Consumers are embracing foodservice's pandemic accommodations
Ghost kitchens and other adjustments to new realities are bringing permanent shifts in diner behavior, according to a new study.
Foodservice operations’ work-arounds for selling meals during the COVID-19 pandemic are getting ready buy-in from consumers, with the public embracing such accommodations as ghost kitchens and human-less interactions even if the adjustments push up prices, a new study has found.
The report was released Monday, as many restaurants are striving to hold onto off-premise business while dining-in limitations are lifted. It shows that operators have considerable support from their customers on that front, with 23% saying they expect to continue ordering more takeout and delivery even as normalcy returns. Participants in the survey have increased their orders for those forms of off-premise service by 68% and 52%, respectively.
In addition, 46% of the respondents said they do not foresee changing the overall dining patterns they adopted during the pandemic.
The surveyed consumers indicated that they regard a $4 extra charge for delivery to be fair. In general, according to the report, consumers don’t object to paying more for delivery, provided it meets their expectations. Three of 4 (75%) said those expectations include having the meal arrive at their door within 30 minutes of the order being placed, and only 20% say a 45-minute wait is reasonable.
Nearly two-thirds (62%) said they’d be willing to pick up their to-go orders from a location outside the restaurant, such as the pick-up stations that Sweetgreen and other operators are trying as a way of batch-delivering lunch orders to office buildings, and 44% said they’d be willing to order meals that required some prep work in the orderer’s home kitchen.
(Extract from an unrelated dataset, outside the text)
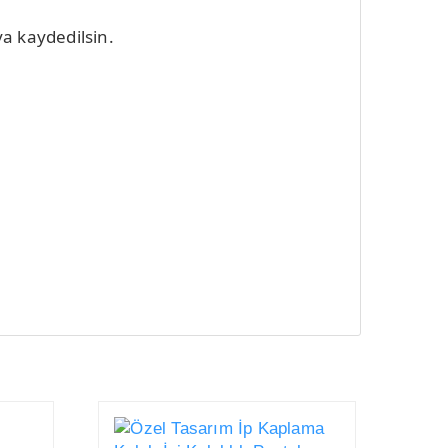
a kaydedilsin.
The report asked consumers specifically about ghost kitchens, or facilities that produce meals exclusively for takeout and delivery. More than half (56%) say they’d be willing to order from a restaurant without a storefront. Forty percent said they’d favor taking humans out of the delivery process and having their meals carried by drones or driverless vehicles.
The report, “The Restaurant of the Future Arrives Ahead of Schedule,” was prepared by the consulting firm Deloitte. It was based on interviews conducted with consumers in December before the pandemic reached the U.S., and in June.
The major finding, according to Deloitte, was a surge in the importance of convenience. It found that nearly two-thirds of respondents (62%) cite convenience as the main reason they buy a meal from a restaurant.
“Restaurants that emerge from this unplanned inflection point in the industry’s history will be set up to provide a new standard in customer convenience, responsiveness, and safety that can pay off long after the tumult of this pandemic is over,” said Jean Chick, a Deloitte principal.